> GIVEN PROBLEM
Give the text lines of all the entries below as one JSON list of strings, one string per line. Leave out blank lines and the pictures.

> GIVEN DATA
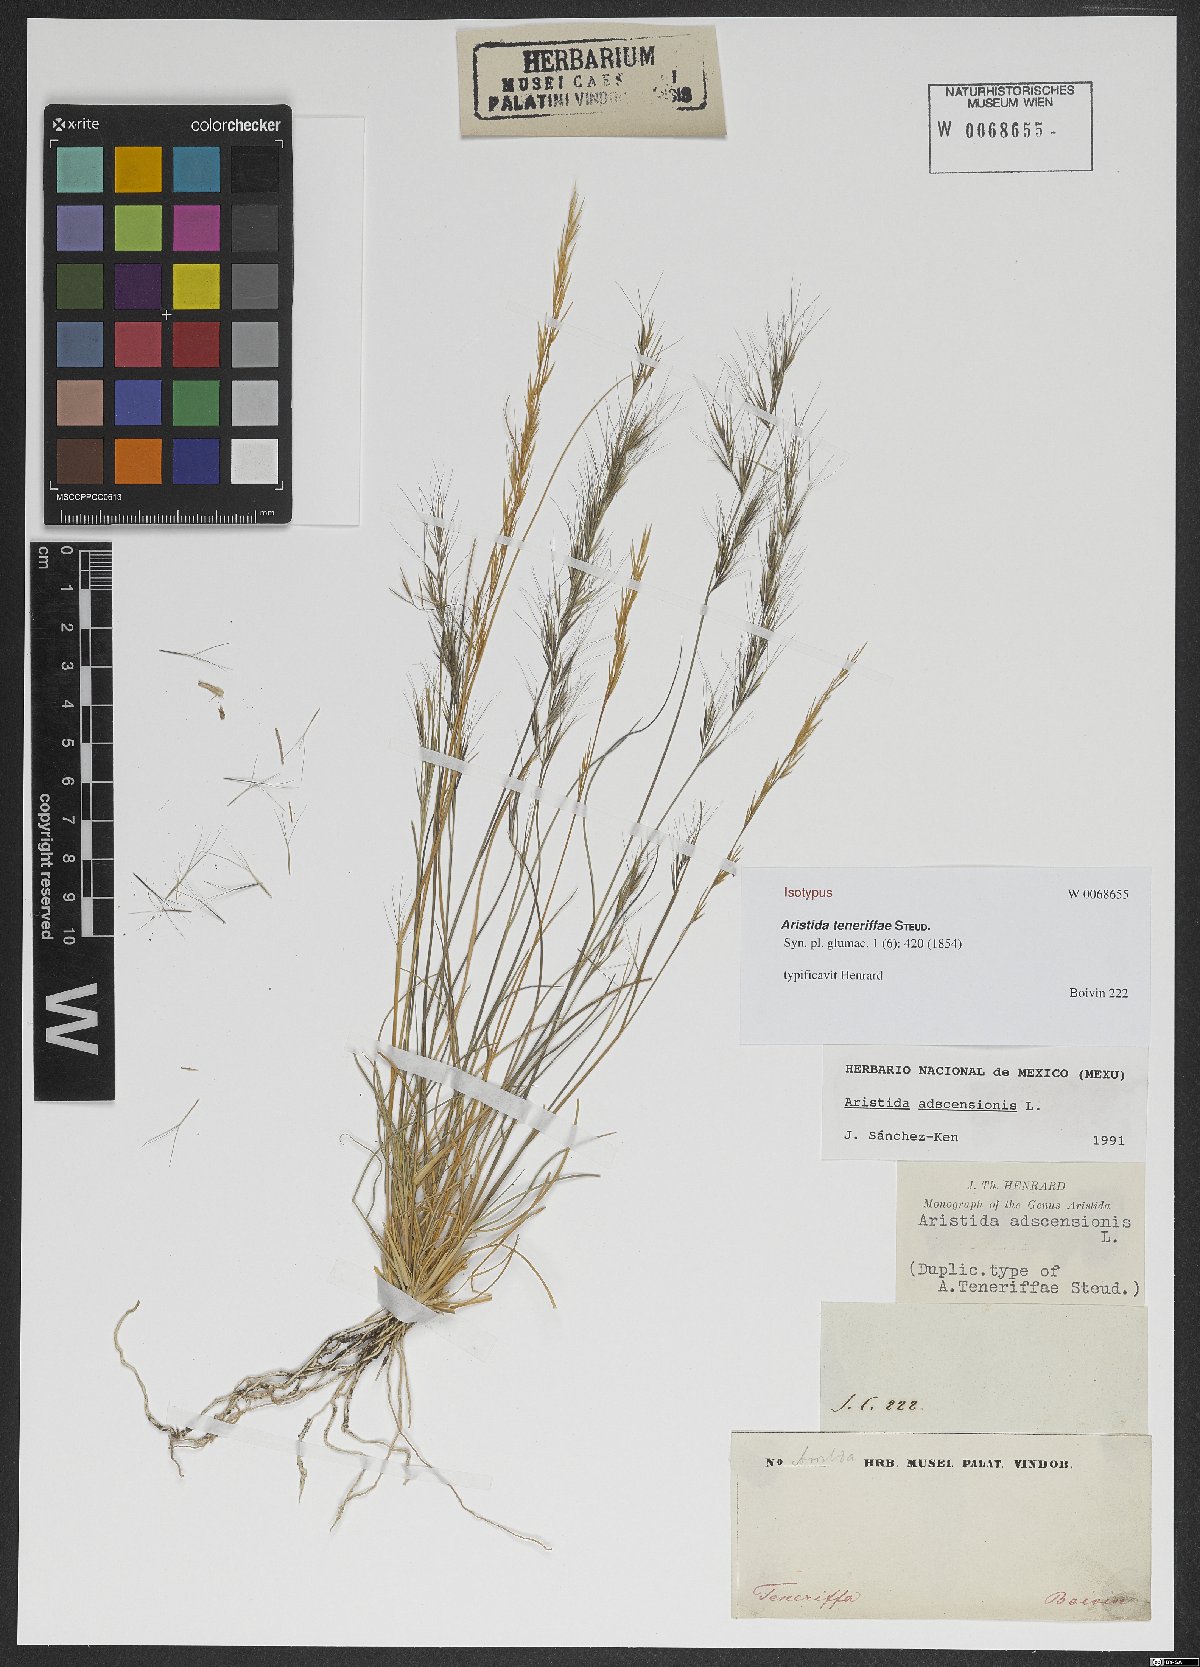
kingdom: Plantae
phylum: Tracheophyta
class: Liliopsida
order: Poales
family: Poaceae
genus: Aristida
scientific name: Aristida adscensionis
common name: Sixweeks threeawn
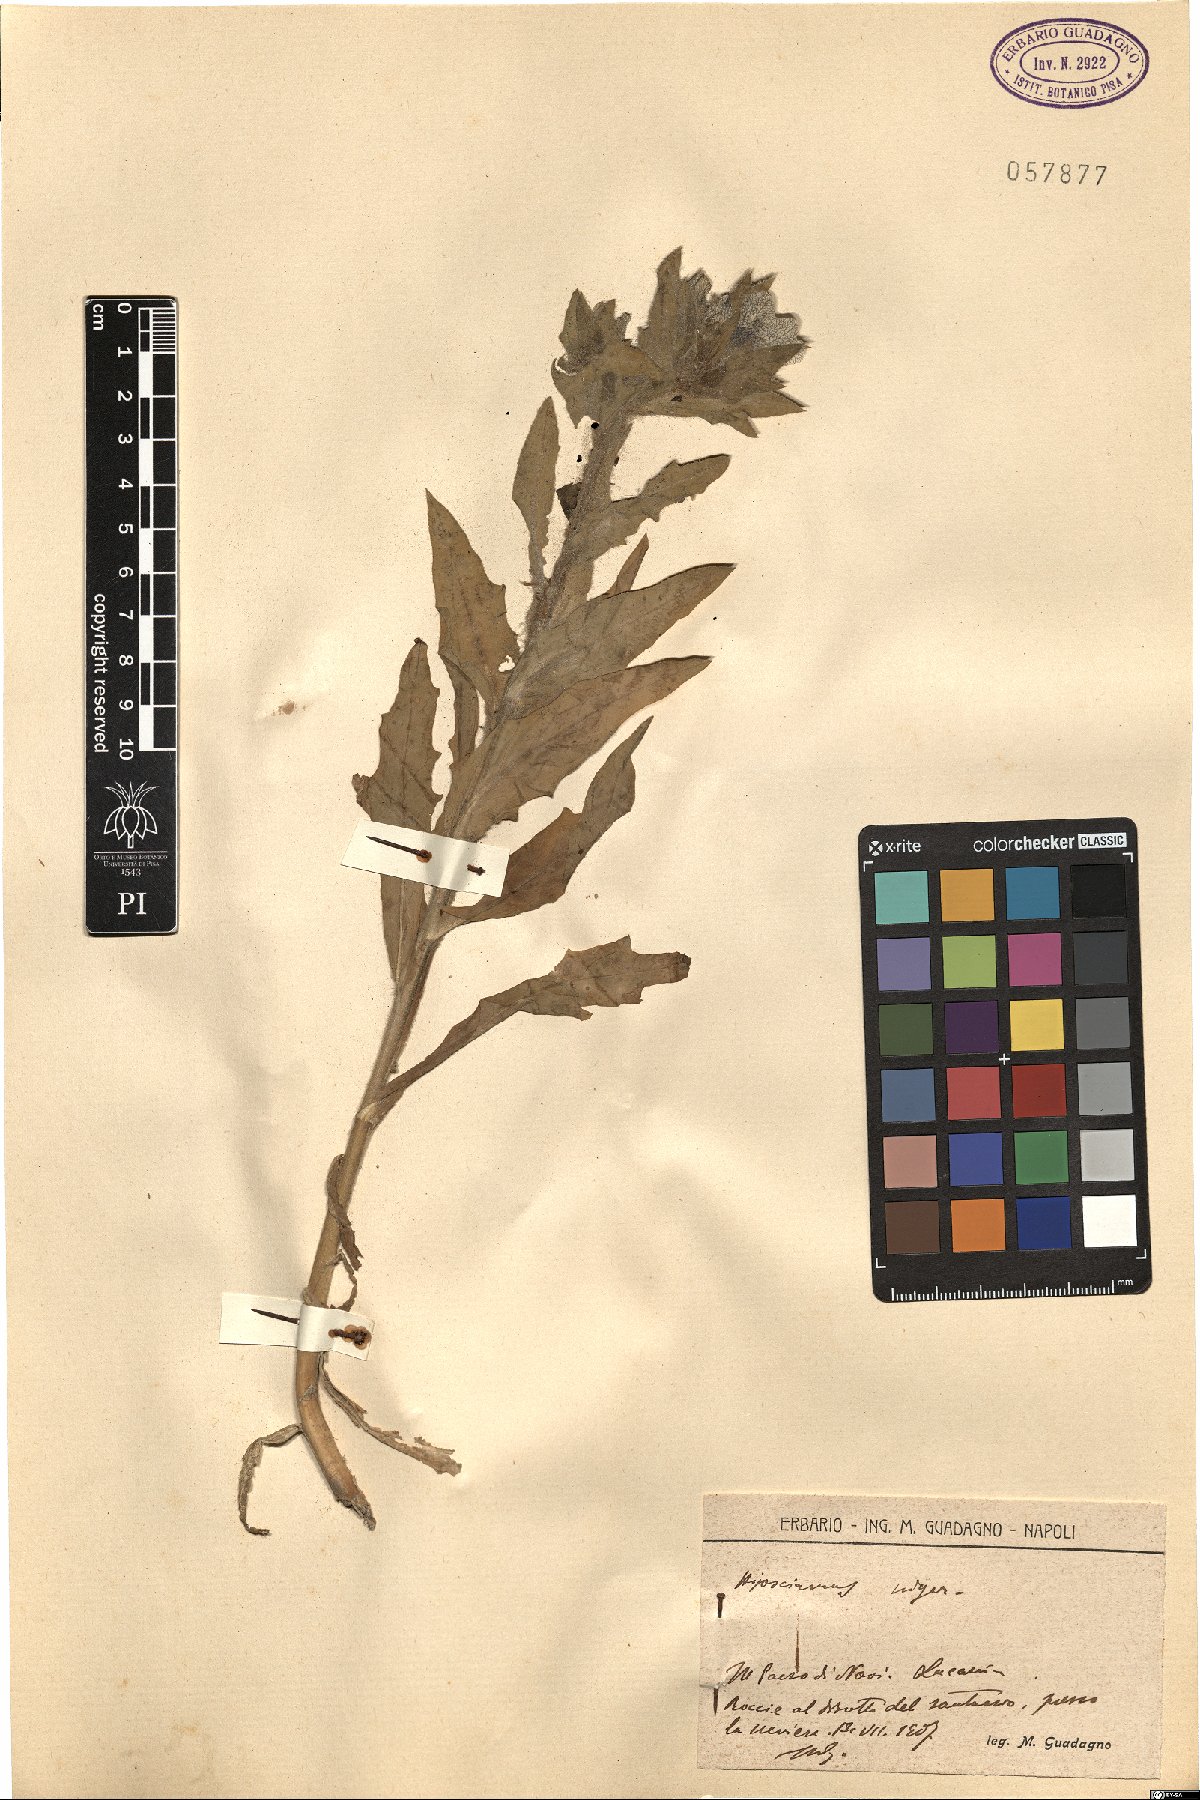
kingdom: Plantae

> SOLUTION FOR THIS PROBLEM
[
  "kingdom: Plantae",
  "phylum: Tracheophyta",
  "class: Liliopsida",
  "order: Poales",
  "family: Poaceae",
  "genus: Aristida",
  "scientific name: Aristida adscensionis",
  "common name: Sixweeks threeawn",
  "kingdom: Plantae"
]